Stored data entries
_ _ _

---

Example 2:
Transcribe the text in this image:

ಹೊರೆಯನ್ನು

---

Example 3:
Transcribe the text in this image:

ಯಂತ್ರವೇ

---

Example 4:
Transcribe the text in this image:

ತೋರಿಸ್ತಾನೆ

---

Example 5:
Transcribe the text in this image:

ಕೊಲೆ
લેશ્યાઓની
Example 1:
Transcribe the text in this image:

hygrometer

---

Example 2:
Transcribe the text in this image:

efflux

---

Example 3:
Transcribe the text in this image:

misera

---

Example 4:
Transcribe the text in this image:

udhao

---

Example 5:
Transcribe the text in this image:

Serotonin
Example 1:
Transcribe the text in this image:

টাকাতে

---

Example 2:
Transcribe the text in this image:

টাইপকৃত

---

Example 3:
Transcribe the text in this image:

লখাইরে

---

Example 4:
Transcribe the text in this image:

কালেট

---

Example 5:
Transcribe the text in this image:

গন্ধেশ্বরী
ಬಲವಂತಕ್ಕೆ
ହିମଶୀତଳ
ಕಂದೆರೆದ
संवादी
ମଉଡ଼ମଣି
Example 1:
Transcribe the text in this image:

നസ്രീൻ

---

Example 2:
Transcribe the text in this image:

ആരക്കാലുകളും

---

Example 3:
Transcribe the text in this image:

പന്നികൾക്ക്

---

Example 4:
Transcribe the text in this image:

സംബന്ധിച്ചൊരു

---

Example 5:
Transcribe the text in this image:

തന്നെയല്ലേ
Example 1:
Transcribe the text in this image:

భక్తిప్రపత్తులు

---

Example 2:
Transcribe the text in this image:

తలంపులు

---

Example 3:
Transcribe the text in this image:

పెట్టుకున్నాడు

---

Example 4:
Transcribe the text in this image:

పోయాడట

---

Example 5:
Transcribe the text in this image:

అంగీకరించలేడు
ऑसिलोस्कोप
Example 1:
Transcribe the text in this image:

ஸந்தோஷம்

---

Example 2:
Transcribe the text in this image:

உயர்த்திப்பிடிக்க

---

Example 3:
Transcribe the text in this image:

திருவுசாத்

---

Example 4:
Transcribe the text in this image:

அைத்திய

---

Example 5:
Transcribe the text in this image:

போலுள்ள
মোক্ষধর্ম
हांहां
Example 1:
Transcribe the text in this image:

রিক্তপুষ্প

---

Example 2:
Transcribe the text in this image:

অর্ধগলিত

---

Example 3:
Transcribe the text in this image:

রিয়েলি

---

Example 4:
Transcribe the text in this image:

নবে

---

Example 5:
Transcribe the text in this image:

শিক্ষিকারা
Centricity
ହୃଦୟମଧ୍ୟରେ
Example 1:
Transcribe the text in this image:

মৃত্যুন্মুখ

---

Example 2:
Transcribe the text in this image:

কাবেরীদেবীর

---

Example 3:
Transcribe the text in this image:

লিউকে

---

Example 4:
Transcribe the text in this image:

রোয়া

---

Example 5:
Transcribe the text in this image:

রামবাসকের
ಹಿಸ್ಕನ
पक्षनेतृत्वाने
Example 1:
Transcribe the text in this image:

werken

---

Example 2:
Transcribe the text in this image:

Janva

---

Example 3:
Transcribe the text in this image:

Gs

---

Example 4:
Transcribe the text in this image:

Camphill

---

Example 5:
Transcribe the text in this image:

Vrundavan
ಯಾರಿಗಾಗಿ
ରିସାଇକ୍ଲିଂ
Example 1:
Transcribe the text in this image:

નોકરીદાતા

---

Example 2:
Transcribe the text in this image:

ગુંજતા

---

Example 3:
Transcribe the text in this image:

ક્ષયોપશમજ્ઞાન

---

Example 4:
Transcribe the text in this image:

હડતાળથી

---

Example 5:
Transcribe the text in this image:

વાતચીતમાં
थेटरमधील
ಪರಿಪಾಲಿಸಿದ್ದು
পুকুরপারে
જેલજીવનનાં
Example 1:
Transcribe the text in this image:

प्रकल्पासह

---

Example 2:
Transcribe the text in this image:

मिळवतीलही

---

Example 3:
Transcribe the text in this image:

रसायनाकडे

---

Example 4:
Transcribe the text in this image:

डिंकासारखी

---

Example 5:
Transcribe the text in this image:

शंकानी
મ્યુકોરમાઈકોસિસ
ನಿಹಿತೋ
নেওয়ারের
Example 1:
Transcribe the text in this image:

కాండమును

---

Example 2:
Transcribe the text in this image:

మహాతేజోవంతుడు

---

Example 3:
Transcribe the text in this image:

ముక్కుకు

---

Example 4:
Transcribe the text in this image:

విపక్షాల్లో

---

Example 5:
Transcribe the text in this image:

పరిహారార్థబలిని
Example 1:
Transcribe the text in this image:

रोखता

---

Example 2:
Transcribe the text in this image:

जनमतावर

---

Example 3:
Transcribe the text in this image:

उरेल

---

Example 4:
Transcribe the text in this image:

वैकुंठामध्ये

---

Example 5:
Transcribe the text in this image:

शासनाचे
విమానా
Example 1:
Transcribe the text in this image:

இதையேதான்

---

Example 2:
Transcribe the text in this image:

_ _ _

TASK ITEM:
Please give the entries above again in full, exactly as written.

RESULT FOR THIS TASK:
---

Example 2:
Transcribe the text in this image:

ಹೊರೆಯನ್ನು

---

Example 3:
Transcribe the text in this image:

ಯಂತ್ರವೇ

---

Example 4:
Transcribe the text in this image:

ತೋರಿಸ್ತಾನೆ

---

Example 5:
Transcribe the text in this image:

ಕೊಲೆ
લેશ્યાઓની
Example 1:
Transcribe the text in this image:

hygrometer

---

Example 2:
Transcribe the text in this image:

efflux

---

Example 3:
Transcribe the text in this image:

misera

---

Example 4:
Transcribe the text in this image:

udhao

---

Example 5:
Transcribe the text in this image:

Serotonin
Example 1:
Transcribe the text in this image:

টাকাতে

---

Example 2:
Transcribe the text in this image:

টাইপকৃত

---

Example 3:
Transcribe the text in this image:

লখাইরে

---

Example 4:
Transcribe the text in this image:

কালেট

---

Example 5:
Transcribe the text in this image:

গন্ধেশ্বরী
ಬಲವಂತಕ್ಕೆ
ହିମଶୀତଳ
ಕಂದೆರೆದ
संवादी
ମଉଡ଼ମଣି
Example 1:
Transcribe the text in this image:

നസ്രീൻ

---

Example 2:
Transcribe the text in this image:

ആരക്കാലുകളും

---

Example 3:
Transcribe the text in this image:

പന്നികൾക്ക്

---

Example 4:
Transcribe the text in this image:

സംബന്ധിച്ചൊരു

---

Example 5:
Transcribe the text in this image:

തന്നെയല്ലേ
Example 1:
Transcribe the text in this image:

భక్తిప్రపత్తులు

---

Example 2:
Transcribe the text in this image:

తలంపులు

---

Example 3:
Transcribe the text in this image:

పెట్టుకున్నాడు

---

Example 4:
Transcribe the text in this image:

పోయాడట

---

Example 5:
Transcribe the text in this image:

అంగీకరించలేడు
ऑसिलोस्कोप
Example 1:
Transcribe the text in this image:

ஸந்தோஷம்

---

Example 2:
Transcribe the text in this image:

உயர்த்திப்பிடிக்க

---

Example 3:
Transcribe the text in this image:

திருவுசாத்

---

Example 4:
Transcribe the text in this image:

அைத்திய

---

Example 5:
Transcribe the text in this image:

போலுள்ள
মোক্ষধর্ম
हांहां
Example 1:
Transcribe the text in this image:

রিক্তপুষ্প

---

Example 2:
Transcribe the text in this image:

অর্ধগলিত

---

Example 3:
Transcribe the text in this image:

রিয়েলি

---

Example 4:
Transcribe the text in this image:

নবে

---

Example 5:
Transcribe the text in this image:

শিক্ষিকারা
Centricity
ହୃଦୟମଧ୍ୟରେ
Example 1:
Transcribe the text in this image:

মৃত্যুন্মুখ

---

Example 2:
Transcribe the text in this image:

কাবেরীদেবীর

---

Example 3:
Transcribe the text in this image:

লিউকে

---

Example 4:
Transcribe the text in this image:

রোয়া

---

Example 5:
Transcribe the text in this image:

রামবাসকের
ಹಿಸ್ಕನ
पक्षनेतृत्वाने
Example 1:
Transcribe the text in this image:

werken

---

Example 2:
Transcribe the text in this image:

Janva

---

Example 3:
Transcribe the text in this image:

Gs

---

Example 4:
Transcribe the text in this image:

Camphill

---

Example 5:
Transcribe the text in this image:

Vrundavan
ಯಾರಿಗಾಗಿ
ରିସାଇକ୍ଲିଂ
Example 1:
Transcribe the text in this image:

નોકરીદાતા

---

Example 2:
Transcribe the text in this image:

ગુંજતા

---

Example 3:
Transcribe the text in this image:

ક્ષયોપશમજ્ઞાન

---

Example 4:
Transcribe the text in this image:

હડતાળથી

---

Example 5:
Transcribe the text in this image:

વાતચીતમાં
थेटरमधील
ಪರಿಪಾಲಿಸಿದ್ದು
পুকুরপারে
જેલજીવનનાં
Example 1:
Transcribe the text in this image:

प्रकल्पासह

---

Example 2:
Transcribe the text in this image:

मिळवतीलही

---

Example 3:
Transcribe the text in this image:

रसायनाकडे

---

Example 4:
Transcribe the text in this image:

डिंकासारखी

---

Example 5:
Transcribe the text in this image:

शंकानी
મ્યુકોરમાઈકોસિસ
ನಿಹಿತೋ
নেওয়ারের
Example 1:
Transcribe the text in this image:

కాండమును

---

Example 2:
Transcribe the text in this image:

మహాతేజోవంతుడు

---

Example 3:
Transcribe the text in this image:

ముక్కుకు

---

Example 4:
Transcribe the text in this image:

విపక్షాల్లో

---

Example 5:
Transcribe the text in this image:

పరిహారార్థబలిని
Example 1:
Transcribe the text in this image:

रोखता

---

Example 2:
Transcribe the text in this image:

जनमतावर

---

Example 3:
Transcribe the text in this image:

उरेल

---

Example 4:
Transcribe the text in this image:

वैकुंठामध्ये

---

Example 5:
Transcribe the text in this image:

शासनाचे
విమానా
Example 1:
Transcribe the text in this image:

இதையேதான்

---

Example 2:
Transcribe the text in this image:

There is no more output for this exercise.